Hay que rebobinar unos días en la “película bonaerense” para encontrar un registro nítido, categórico y definitivo del divorcio entre la política y la sociedad.
Existen muchas pruebas y una infinidad de indicios, claro, de la distancia que, desde hace décadas, separa a muchos funcionarios y dirigentes de las angustias y demandas de la ciudadanía. Pero pocas veces esa distancia se deja fotografiar. Eso es lo que ocurrió el viernes pasado en la ciudad de Quilmes: quedó retratada, de una manera concluyente, la absoluta indiferencia de los máximos exponentes de la política provincial frente a la tragedia, el dolor y las penurias de los ciudadanos bonaerenses.
Vale la pena precisar los hechos. Eran las 3 y media de la madrugada del viernes 25 de julio. Caía una niebla espesa en un barrio de casas bajas de Quilmes. Cinco delincuentes que se movilizaban en un Corolla robado merodeaban la zona. Sobre la calle General Acha detectaron una vivienda que les habrá parecido vulnerable: forzaron una reja y entraron. Cuando el dueño de casa escuchó ruidos, bajó desesperado desde su dormitorio en la planta alta. Le pegaron un tiro en el pecho y cayó muerto mientras intentaba pedir auxilio. Todo fue delante de su hijo adolescente, que también se había despertado en medio del asalto.
La víctima se llamaba Leonardo Ezequiel Vence; era una figura muy querida en el Club Alemán de Quilmes, donde se destacó como jugador de handball y había sido ayudante técnico. Estaba casado y tenía 46 años.
Esa misma tarde, cuando todo era dolor e impotencia en aquel barrio de Quilmes, el gobernador Axel Kicillof y la vicegobernadora Magario llegaron a ese distrito del sur del conurbano. Fue para compartir un acto de campaña junto a la intendenta Mayra Mendoza. Les importaba una sola cosa: transmitir una imagen de impostada unidad, porque Mendoza representa a La Cámpora, una facción interna del kirchnerismo con la que el gobernador ha estado enfrentado. Desde la mañana, la noticia del asesinato de Vence recorría todos los portales y canales de televisión. Pero el acto de campaña no solo se realizó como si nada hubiera ocurrido en esa ciudad atravesada por la inseguridad y la pobreza. Tampoco incluyó la mínima referencia al hecho que en ese mismo momento conmocionaba a los vecinos. No hubo una sola mención; mucho menos, un minuto de silencio. Ningún gesto público que interpretara el dolor y el estupor de una parte de la comunidad.

• [DATOS PROPORCIONADOS]
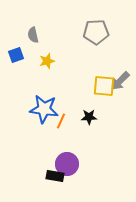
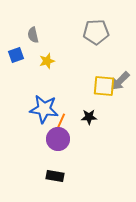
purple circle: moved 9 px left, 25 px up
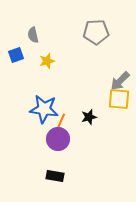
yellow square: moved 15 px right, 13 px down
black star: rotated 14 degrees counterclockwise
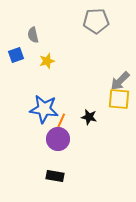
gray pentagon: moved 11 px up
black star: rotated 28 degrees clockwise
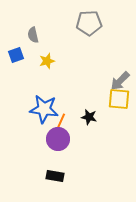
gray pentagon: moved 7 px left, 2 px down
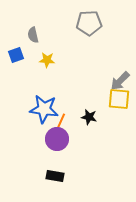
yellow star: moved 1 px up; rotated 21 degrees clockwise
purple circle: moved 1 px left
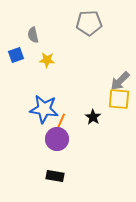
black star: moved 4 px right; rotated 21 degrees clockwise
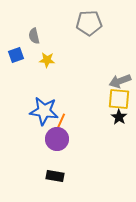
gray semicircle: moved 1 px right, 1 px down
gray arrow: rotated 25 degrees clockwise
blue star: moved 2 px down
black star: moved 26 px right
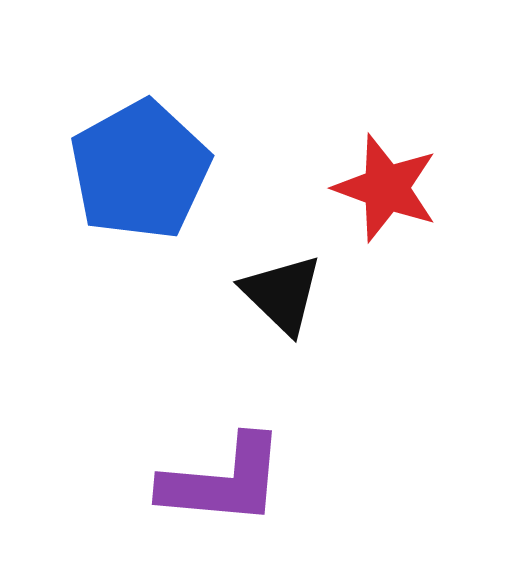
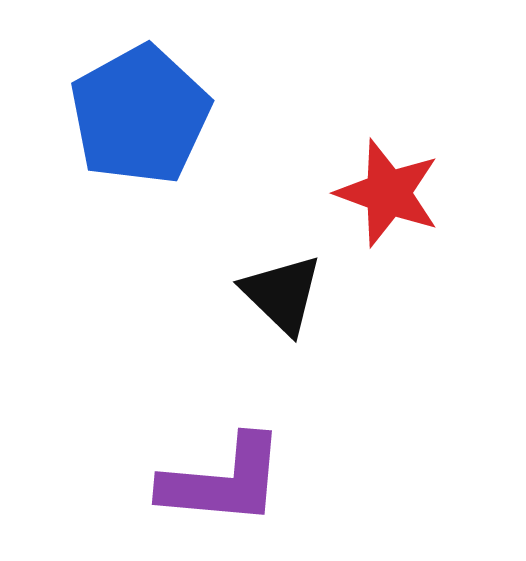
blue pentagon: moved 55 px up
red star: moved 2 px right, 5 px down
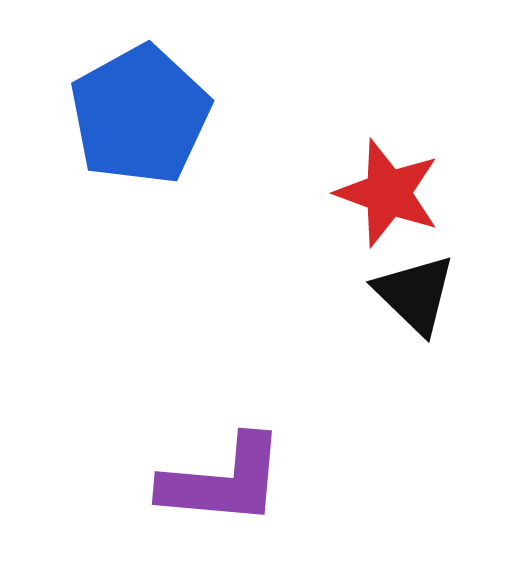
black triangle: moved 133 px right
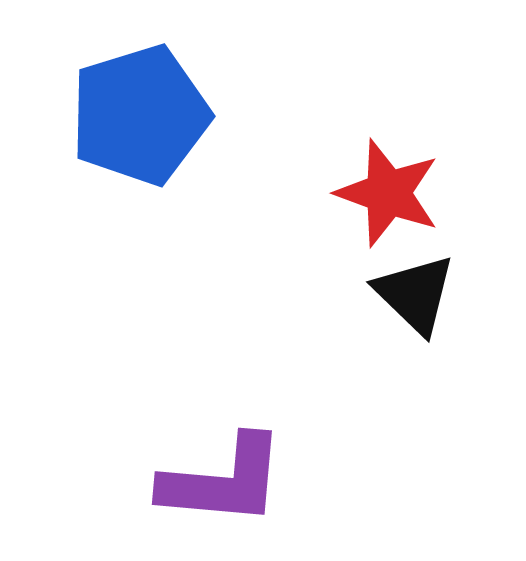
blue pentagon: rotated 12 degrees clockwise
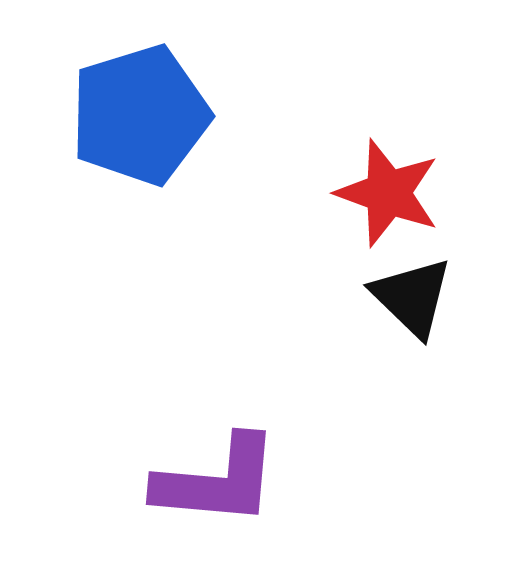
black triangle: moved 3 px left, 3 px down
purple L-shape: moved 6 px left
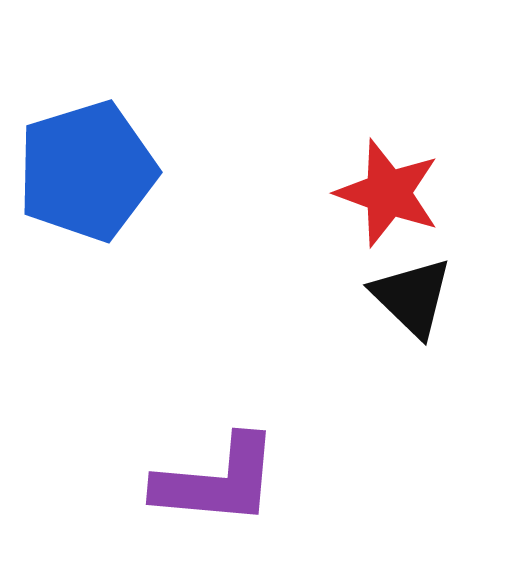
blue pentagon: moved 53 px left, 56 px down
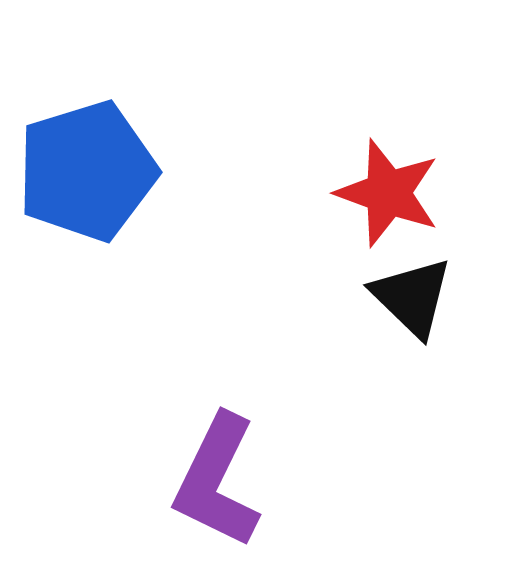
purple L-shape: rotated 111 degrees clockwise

• [CONSIGNAS ESCRITAS]
1) Responde estas preguntas sobre el texto sobre el asesinato en Quilmes:
(a) ¿En qué calle estaba la vivienda donde entraron los delincuentes?
(b) ¿Qué edad tenía la víctima?
(c) ¿Junto a quién compartieron el acto de campaña el gobernador y la vicegobernadora?
2) ¿Puedes retomar el texto sobre el asesinato en Quilmes a partir de su última oración?

• [RESPUESTAS ESPERADAS]
1)
(a) En la calle General Acha.
(b) Tenía 46 años.
(c) Junto a la intendenta Mayra Mendoza.

2)
El acto se hizo en la sede de la Universidad Nacional de Quilmes, a unas treinta cuadras de ese barrio que seguía conmovido y en estado de shock. Nunca fue tan grande la distancia entre un lugar y otro. Pocas veces quedó tan en evidencia el abismo que separa un modo de ejercer la política del ciudadano común. En ese barrio había dolor, pero también mucho miedo: los delincuentes huyeron y todavía siguen sueltos. En el acto de campaña había un clima festivo, con sonrisas y abrazos para la foto. Tal vez haya que mirar ese contraste para entender la creciente apatía ciudadana frente al proceso electoral. En esas dos fotos quizá esté la clave de un desapego cada vez más pronunciado del ciudadano frente a la política: siente que la dirigencia no lo representa, no lo comprende, no lo mira. Así es como el ausentismo llegó a su nivel más alto (26%) desde la recuperación de la democracia en las presidenciales de 2023 y ya superó el 40% en algunos comicios provinciales, como los de Salta, Formosa y Santa Fe, con un pronóstico alarmante en las encuestas de la provincia de Buenos Aires. Pero así es, también, como se incentivan sentimientos antipolítica y se engorda el caldo de cultivo en el que germinan los riesgos de atajos autoritarios.
Si el gobierno bonaerense hace semejante alarde de indiferencia y desconexión en el momento más activo de una campaña, cuando se supone que la política sobreactúa cierta intención de conectar con el electorado, y cuando además la sociedad los está mirando, ¿qué cabe esperar para después de la elección, cuando la dirigencia se encapsula en sus despachos y se repliega en la oscuridad del poder?
La administración de Kicillof no registra el flagelo de la inseguridad. Quedó claro, el viernes pasado, que toma distancia de las víctimas al extremo de ignorarlas. No hace ningún esfuerzo de comprensión ni de empatía. Pero ese es el reflejo concreto de algo mucho más de fondo: la indiferencia y la inacción frente al problema más angustiante y dramático que sufre la provincia. La amenaza del accionar delictivo no figura en el discurso del gobernador. El ministro de Seguridad es una figura casi fantasmal: se le conoce muy poco la voz; la inmensa mayoría de los bonaerenses no sabe su nombre. La decisión más enérgica de Kicillof con respecto a la policía no ha sido para darle más herramientas ni para respaldarla en la lucha contra el delito, sino para exonerar a 24 oficiales que habrían dicho algo que no le gustó en un asado con un excomisario convertido ahora en candidato opositor.
Todo remite a un manual de acción política que se escribió en el auge del kirchnerismo: lo que no se nombra no existe. El tiempo ha demostrado la ineficacia, al menos a largo plazo, de esa estrategia electoralista que procura enmascarar los hechos. Sin embargo, la lógica de construir un relato a espaldas de la realidad se ha encarnado en una cultura partidaria.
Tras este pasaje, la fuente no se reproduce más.